Ambas, presuntamente, desaparecieron entre Risaralda y Chocó. A este hecho se suma que varias comunidades denuncian amenazas.
La desaparición de Asprilla, la escolta y firmante de paz, aún es un misterio. Supuestamente, este lunes apareció la compañera sentimental, a quien, al parecer, habrían retenido grupos ilegales en territorio del departamento del Chocó.
La incertidumbre crece alrededor de este caso de la escolta adscrita a esquemas de protección de firmantes de paz, reportada como desaparecida desde la semana pasada entre Risaralda y Chocó.
Aunque este lunes trascendió que su pareja sentimental reapareció, la mujer identificada como Asprilla continúa sin rastro y no existe hasta ahora una versión oficial sobre lo sucedido.
Fuentes cercanas al caso señalaron que la escolta habría salido desde el corregimiento de Santa Cecilia, jurisdicción de Pueblo Rico, con un permiso autorizado de diez días para visitar familiares en territorio chocoano, al parecer entre los municipios de Nóvita y Bagadó.
Horas después de perderse comunicación con ella, la preocupación aumentó cuando tampoco se logró ubicar a su pareja sentimental, quien habría salido a buscarla.
Sin embargo, información conocida preliminarmente este lunes indica que la compañera sentimental, otra mujer, reapareció luego de una presunta retención por parte de un grupo armado ilegal en Chocó, aunque la versión no ha sido confirmada por autoridades.
La principal preocupación persiste porque, según versiones conocidas por personas cercanas al caso, Asprilla seguiría retenida en una zona con fuerte presencia de estructuras armadas ilegales, un corredor históricamente afectado por problemas de orden público entre Risaralda y Chocó.
Risaralda y Chocó
La desaparición ocurre en medio de un escenario de creciente tensión de seguridad en esta región del país.
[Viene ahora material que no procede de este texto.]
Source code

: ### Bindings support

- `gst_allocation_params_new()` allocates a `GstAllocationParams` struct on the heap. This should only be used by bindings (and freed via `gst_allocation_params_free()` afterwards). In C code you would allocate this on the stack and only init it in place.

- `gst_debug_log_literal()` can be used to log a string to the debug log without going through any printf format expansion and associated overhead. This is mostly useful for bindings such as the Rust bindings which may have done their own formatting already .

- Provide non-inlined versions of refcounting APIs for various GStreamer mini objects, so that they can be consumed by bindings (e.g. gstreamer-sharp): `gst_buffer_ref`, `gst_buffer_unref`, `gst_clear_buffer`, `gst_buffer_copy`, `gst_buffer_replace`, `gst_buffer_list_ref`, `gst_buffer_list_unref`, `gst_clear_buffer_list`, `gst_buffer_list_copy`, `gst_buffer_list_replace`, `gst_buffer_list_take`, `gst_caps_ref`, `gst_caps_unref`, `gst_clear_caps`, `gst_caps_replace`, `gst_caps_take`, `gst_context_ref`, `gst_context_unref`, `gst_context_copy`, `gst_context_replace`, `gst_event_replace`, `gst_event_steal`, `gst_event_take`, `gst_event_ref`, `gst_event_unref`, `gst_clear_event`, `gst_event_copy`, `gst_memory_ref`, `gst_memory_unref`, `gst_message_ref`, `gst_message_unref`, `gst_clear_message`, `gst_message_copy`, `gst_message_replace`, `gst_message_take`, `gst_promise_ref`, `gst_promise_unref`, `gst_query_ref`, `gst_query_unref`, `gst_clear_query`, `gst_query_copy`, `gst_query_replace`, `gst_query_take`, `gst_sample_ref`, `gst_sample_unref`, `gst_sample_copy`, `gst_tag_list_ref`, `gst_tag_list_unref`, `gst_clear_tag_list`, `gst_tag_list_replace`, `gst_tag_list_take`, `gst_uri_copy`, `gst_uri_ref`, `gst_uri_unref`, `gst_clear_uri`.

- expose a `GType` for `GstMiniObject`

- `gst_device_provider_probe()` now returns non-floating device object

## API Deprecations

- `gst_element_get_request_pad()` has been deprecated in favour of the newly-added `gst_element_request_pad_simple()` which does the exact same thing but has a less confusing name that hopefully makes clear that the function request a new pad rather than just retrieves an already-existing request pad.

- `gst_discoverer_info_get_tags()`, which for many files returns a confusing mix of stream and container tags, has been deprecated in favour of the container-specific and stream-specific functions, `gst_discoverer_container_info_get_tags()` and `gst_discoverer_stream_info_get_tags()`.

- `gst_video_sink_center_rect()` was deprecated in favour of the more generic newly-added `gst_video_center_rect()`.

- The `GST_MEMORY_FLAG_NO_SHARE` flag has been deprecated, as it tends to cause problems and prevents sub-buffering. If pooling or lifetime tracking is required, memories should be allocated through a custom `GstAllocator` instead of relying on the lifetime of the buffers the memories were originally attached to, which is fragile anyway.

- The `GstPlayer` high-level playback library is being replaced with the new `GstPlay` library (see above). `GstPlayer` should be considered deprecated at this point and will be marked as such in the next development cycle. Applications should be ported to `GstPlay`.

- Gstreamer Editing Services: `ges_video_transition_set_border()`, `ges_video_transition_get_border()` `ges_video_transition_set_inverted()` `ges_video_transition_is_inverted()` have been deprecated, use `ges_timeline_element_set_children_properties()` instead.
Fuentes que conocen la situación advierten sobre amenazas recientes contra habitantes rurales y firmantes de paz asentados en sectores cercanos a Santa Cecilia, donde existirían disputas y presiones de grupos armados ilegales.
De acuerdo con versiones de informantes, unas 32 familias de firmantes de paz vinculadas a proyectos agrícolas salieron desplazadas de una finca en Santa Cecilia, al parecer, declaradas objetivo militar, pero está versión aún no la confirman.
El caso de la escolta es delicado por varios aspectos. La mujer no solo hacía parte de un esquema de protección, sino que además era firmante de paz en proceso de reincorporación.
Desde el fin de semana, organizaciones de escoltas habían denunciado la ausencia de pronunciamientos institucionales frente a la desaparición. El caso lo confirmó un vocero de agrupaciones vinculadas a esquemas de protección, que además cuestioonó la falta de información de parte de autoridades y de la Unidad Nacional de Protección.
“No ha existido pronunciamiento ni de las autoridades locales ni de la Unidad Nacional de Protección. No se ha tenido ninguna información ni ningún pronunciamiento de parte de la Unidad ni del Gobierno”, afirmó Fabián Ortiz Bernal, secretario jurídico de UNP Eje Cafetero.